─── Input material ───

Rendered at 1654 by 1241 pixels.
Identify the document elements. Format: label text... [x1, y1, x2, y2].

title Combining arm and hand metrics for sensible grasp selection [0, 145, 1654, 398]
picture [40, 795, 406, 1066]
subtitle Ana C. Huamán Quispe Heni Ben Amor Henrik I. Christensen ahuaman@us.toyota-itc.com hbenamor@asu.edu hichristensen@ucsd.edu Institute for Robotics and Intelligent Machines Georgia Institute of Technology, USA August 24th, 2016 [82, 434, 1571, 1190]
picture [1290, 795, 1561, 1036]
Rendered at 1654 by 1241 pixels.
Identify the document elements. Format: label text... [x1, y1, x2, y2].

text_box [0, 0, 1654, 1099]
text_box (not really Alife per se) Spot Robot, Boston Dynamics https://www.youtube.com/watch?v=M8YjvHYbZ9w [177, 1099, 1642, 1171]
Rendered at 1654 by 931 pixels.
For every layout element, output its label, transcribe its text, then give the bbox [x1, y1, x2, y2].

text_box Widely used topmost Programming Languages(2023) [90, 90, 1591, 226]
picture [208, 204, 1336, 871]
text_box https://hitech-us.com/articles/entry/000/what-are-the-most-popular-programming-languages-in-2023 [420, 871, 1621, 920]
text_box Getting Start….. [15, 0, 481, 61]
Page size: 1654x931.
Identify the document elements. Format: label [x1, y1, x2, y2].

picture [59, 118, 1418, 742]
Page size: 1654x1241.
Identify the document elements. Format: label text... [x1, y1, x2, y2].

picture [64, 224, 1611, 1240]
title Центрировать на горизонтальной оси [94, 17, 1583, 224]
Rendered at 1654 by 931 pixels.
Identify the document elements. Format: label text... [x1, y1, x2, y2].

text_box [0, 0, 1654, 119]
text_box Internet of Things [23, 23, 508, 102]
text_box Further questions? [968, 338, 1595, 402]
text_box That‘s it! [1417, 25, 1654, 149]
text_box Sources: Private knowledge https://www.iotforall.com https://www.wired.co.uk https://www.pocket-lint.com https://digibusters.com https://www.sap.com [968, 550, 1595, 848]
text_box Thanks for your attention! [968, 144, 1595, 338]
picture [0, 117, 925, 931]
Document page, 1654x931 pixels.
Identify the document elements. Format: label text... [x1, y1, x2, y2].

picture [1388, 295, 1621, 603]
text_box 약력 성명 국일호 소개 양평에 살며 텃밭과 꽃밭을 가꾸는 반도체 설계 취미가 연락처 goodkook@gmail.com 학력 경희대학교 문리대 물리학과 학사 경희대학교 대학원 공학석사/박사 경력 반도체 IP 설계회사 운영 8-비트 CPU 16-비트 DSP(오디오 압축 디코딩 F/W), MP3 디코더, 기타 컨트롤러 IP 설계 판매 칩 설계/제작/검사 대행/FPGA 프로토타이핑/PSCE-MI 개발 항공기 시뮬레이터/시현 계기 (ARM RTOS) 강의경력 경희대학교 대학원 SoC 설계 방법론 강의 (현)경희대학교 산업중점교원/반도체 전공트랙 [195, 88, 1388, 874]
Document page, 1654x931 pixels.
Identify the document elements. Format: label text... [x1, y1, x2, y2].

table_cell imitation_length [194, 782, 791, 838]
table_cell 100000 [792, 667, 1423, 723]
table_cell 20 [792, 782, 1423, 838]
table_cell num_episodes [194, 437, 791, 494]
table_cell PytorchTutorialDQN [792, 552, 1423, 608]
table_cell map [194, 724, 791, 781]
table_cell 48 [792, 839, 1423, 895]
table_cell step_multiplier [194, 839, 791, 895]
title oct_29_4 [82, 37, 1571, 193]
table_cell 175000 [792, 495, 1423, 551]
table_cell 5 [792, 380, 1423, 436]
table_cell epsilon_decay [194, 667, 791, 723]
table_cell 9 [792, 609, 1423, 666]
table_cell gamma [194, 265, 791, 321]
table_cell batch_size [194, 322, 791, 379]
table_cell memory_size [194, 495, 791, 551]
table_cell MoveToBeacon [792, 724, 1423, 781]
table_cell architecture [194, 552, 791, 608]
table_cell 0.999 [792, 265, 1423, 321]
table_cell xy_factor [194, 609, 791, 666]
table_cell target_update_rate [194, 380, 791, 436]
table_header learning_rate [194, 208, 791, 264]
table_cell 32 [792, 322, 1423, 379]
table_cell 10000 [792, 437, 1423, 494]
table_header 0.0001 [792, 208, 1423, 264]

───

**Stated exercise**. Quote the entire listing above, reproducing every line without alteration.

**Solution**.
Rendered at 1654 by 1241 pixels.
Identify the document elements. Format: label text... [x1, y1, x2, y2].

title Combining arm and hand metrics for sensible grasp selection [0, 145, 1654, 398]
picture [40, 795, 406, 1066]
subtitle Ana C. Huamán Quispe Heni Ben Amor Henrik I. Christensen ahuaman@us.toyota-itc.com hbenamor@asu.edu hichristensen@ucsd.edu Institute for Robotics and Intelligent Machines Georgia Institute of Technology, USA August 24th, 2016 [82, 434, 1571, 1190]
picture [1290, 795, 1561, 1036]
Rendered at 1654 by 1241 pixels.
Identify the document elements. Format: label text... [x1, y1, x2, y2].

text_box [0, 0, 1654, 1099]
text_box (not really Alife per se) Spot Robot, Boston Dynamics https://www.youtube.com/watch?v=M8YjvHYbZ9w [177, 1099, 1642, 1171]
Rendered at 1654 by 931 pixels.
For every layout element, output its label, transcribe its text, then give the bbox [x1, y1, x2, y2].

text_box Widely used topmost Programming Languages(2023) [90, 90, 1591, 226]
picture [208, 204, 1336, 871]
text_box https://hitech-us.com/articles/entry/000/what-are-the-most-popular-programming-languages-in-2023 [420, 871, 1621, 920]
text_box Getting Start….. [15, 0, 481, 61]
Page size: 1654x931.
Identify the document elements. Format: label [x1, y1, x2, y2].

picture [59, 118, 1418, 742]
Page size: 1654x1241.
Identify the document elements. Format: label text... [x1, y1, x2, y2].

picture [64, 224, 1611, 1240]
title Центрировать на горизонтальной оси [94, 17, 1583, 224]
Rendered at 1654 by 931 pixels.
Identify the document elements. Format: label text... [x1, y1, x2, y2].

text_box [0, 0, 1654, 119]
text_box Internet of Things [23, 23, 508, 102]
text_box Further questions? [968, 338, 1595, 402]
text_box That‘s it! [1417, 25, 1654, 149]
text_box Sources: Private knowledge https://www.iotforall.com https://www.wired.co.uk https://www.pocket-lint.com https://digibusters.com https://www.sap.com [968, 550, 1595, 848]
text_box Thanks for your attention! [968, 144, 1595, 338]
picture [0, 117, 925, 931]
Document page, 1654x931 pixels.
Identify the document elements. Format: label text... [x1, y1, x2, y2].

picture [1388, 295, 1621, 603]
text_box 약력 성명 국일호 소개 양평에 살며 텃밭과 꽃밭을 가꾸는 반도체 설계 취미가 연락처 goodkook@gmail.com 학력 경희대학교 문리대 물리학과 학사 경희대학교 대학원 공학석사/박사 경력 반도체 IP 설계회사 운영 8-비트 CPU 16-비트 DSP(오디오 압축 디코딩 F/W), MP3 디코더, 기타 컨트롤러 IP 설계 판매 칩 설계/제작/검사 대행/FPGA 프로토타이핑/PSCE-MI 개발 항공기 시뮬레이터/시현 계기 (ARM RTOS) 강의경력 경희대학교 대학원 SoC 설계 방법론 강의 (현)경희대학교 산업중점교원/반도체 전공트랙 [195, 88, 1388, 874]
Document page, 1654x931 pixels.
Identify the document elements. Format: label text... [x1, y1, x2, y2].

table_cell imitation_length [194, 782, 791, 838]
table_cell 100000 [792, 667, 1423, 723]
table_cell 20 [792, 782, 1423, 838]
table_cell num_episodes [194, 437, 791, 494]
table_cell PytorchTutorialDQN [792, 552, 1423, 608]
table_cell map [194, 724, 791, 781]
table_cell 48 [792, 839, 1423, 895]
table_cell step_multiplier [194, 839, 791, 895]
title oct_29_4 [82, 37, 1571, 193]
table_cell 175000 [792, 495, 1423, 551]
table_cell 5 [792, 380, 1423, 436]
table_cell epsilon_decay [194, 667, 791, 723]
table_cell 9 [792, 609, 1423, 666]
table_cell gamma [194, 265, 791, 321]
table_cell batch_size [194, 322, 791, 379]
table_cell memory_size [194, 495, 791, 551]
table_cell MoveToBeacon [792, 724, 1423, 781]
table_cell architecture [194, 552, 791, 608]
table_cell 0.999 [792, 265, 1423, 321]
table_cell xy_factor [194, 609, 791, 666]
table_cell target_update_rate [194, 380, 791, 436]
table_header learning_rate [194, 208, 791, 264]
table_cell 32 [792, 322, 1423, 379]
table_cell 10000 [792, 437, 1423, 494]
table_header 0.0001 [792, 208, 1423, 264]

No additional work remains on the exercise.